Yes, Santa must have had a surplus of floor corkers this year.


----------



## jpike01 (Jan 26, 2015)

I used my new floor corker for the first time yesterday.


Felt like I was cheating!


----------



## peaches9324 (Jan 26, 2015)

I felt the same way! That is after I bottled a dozen with the hand corker out of habit had to incorporate the floor corker into the process!


----------



## barbl72 (Jan 26, 2015)

Care to share the beef stick recipe? Please?


----------



## Runningwolf (Jan 26, 2015)

barbl72 said:


> Care to share the beef stick recipe? Please?



Barb, I use a 80/20 mix of hamburg and then get the original seasoning mix from Gander Mountain or Field and Stream. I'm always looking for something different. I was in Youngstown near the Eastwood Mall yesterday looking for a cool store but only saw Gander Mountain. Do you make it now or are you thinking of making it?


----------



## barbl72 (Jan 27, 2015)

Runningwolf said:


> Barb, I use a 80/20 mix of hamburg and then get the original seasoning mix from Gander Mountain or Field and Stream. I'm always looking for something different. I was in Youngstown near the Eastwood Mall yesterday looking for a cool store but only saw Gander Mountain. Do you make it now or are you thinking of making it?



I bought a jerky gun online and it had some seasoning packets in it. Hubby doesn't like the hamburger as well as doing a steak, but it's ok. I got some recipes in the web for some teriyaki seasoned hamburger so I'll try that next. Don't know of any other stores in YO but Erie has a Field and Stream that has tons of jerky stuff.


----------



## Runningwolf (Jan 27, 2015)

barbl72 said:


> I bought a jerky gun online and it had some seasoning packets in it. Hubby doesn't like the hamburger as well as doing a steak, but it's ok. I got some recipes in the web for some teriyaki seasoned hamburger so I'll try that next. Don't know of any other stores in YO but Erie has a Field and Stream that has tons of jerky stuff.

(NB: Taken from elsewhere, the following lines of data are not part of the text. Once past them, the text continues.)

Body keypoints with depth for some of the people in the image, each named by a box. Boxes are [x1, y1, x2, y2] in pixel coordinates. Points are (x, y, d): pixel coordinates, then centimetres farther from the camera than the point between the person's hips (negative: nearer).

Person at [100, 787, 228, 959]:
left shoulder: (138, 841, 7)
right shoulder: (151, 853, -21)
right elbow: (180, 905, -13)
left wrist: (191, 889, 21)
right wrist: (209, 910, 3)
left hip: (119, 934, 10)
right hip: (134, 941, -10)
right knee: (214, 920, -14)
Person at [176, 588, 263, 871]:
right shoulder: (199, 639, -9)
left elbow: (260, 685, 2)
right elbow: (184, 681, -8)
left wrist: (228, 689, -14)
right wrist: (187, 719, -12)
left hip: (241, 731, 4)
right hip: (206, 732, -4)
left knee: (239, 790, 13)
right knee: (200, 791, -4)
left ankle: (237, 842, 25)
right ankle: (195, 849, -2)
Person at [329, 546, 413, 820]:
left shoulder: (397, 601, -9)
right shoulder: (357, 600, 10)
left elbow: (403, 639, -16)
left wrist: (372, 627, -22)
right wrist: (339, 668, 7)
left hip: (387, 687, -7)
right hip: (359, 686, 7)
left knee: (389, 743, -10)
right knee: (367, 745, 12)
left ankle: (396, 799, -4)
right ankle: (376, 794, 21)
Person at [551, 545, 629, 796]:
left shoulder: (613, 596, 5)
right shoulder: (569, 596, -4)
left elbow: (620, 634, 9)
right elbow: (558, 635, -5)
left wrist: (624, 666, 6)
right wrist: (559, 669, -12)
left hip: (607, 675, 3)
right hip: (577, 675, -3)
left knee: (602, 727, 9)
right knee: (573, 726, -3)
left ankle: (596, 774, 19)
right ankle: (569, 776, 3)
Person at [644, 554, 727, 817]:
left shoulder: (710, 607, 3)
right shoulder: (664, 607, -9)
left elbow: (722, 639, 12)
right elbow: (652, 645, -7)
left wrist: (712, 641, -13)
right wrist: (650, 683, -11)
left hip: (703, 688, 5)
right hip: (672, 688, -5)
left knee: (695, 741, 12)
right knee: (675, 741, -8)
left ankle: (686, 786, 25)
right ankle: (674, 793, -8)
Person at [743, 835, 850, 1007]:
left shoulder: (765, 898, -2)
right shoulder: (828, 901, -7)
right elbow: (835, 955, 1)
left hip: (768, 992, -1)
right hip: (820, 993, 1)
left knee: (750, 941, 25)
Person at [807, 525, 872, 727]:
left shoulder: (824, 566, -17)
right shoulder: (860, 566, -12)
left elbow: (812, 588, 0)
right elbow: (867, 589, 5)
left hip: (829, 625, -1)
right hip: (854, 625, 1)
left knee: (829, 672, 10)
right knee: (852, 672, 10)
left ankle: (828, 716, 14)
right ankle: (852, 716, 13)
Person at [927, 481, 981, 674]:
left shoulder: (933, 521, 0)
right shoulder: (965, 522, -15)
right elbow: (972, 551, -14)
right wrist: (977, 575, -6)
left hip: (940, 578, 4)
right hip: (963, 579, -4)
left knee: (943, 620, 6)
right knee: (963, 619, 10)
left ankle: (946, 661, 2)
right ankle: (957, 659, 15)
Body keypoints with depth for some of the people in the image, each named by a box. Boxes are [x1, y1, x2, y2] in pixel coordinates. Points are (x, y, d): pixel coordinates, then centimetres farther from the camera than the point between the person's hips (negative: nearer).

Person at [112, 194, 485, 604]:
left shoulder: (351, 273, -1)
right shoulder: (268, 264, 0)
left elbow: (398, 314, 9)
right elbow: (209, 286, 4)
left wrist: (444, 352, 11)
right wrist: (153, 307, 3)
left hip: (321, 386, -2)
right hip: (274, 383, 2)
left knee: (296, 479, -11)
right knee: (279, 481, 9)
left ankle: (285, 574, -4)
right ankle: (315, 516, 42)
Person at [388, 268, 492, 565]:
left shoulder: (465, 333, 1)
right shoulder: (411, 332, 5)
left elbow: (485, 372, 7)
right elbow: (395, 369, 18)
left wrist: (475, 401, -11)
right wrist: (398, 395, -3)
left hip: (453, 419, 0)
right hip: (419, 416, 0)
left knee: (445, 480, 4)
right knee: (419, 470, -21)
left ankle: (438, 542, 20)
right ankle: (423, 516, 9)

Barb, do you live near Erie? This is a place I heard about in Buffalo, http://www.sausagemaker.com/ and also http://www.lemproducts.com/. Julie also mentioned a big place down near New Castle. I bought a 5 lb press at Gander Mountain but took it back and bout the one at Field and Stream. The one at Gander Mountain had nylon gears that stripped out quickly, Field and Stream is all metal for about $20 more. I can't do steak since I don't have a grinder but I can make jerky with it since I got a slicer. Next time you go to Field and Stream ask for Kieth. He is a wealth of information of jerky. He does a ton of it every year and teaches classes on it. Le me know next time you are around here.


----------



## Enologo (Feb 2, 2015)

I know this is a kinda super late post but December and January are a super busy time for me between the Holidays and birthdays etc. but this is what santa brought me for Christmas.


----------



## Boatboy24 (Feb 2, 2015)

Enologo said:


> I know this is a kinda super late post but December and January are a super busy time for me between the Holidays and birthdays etc. but this is what santa brought me for Christmas.



You must have been VERY good.


----------



## Enologo (Feb 2, 2015)

Kinda like that thing about the little girl with the curl. When I'm good, I'm very very good and when I'm bad I'm even better. ::


----------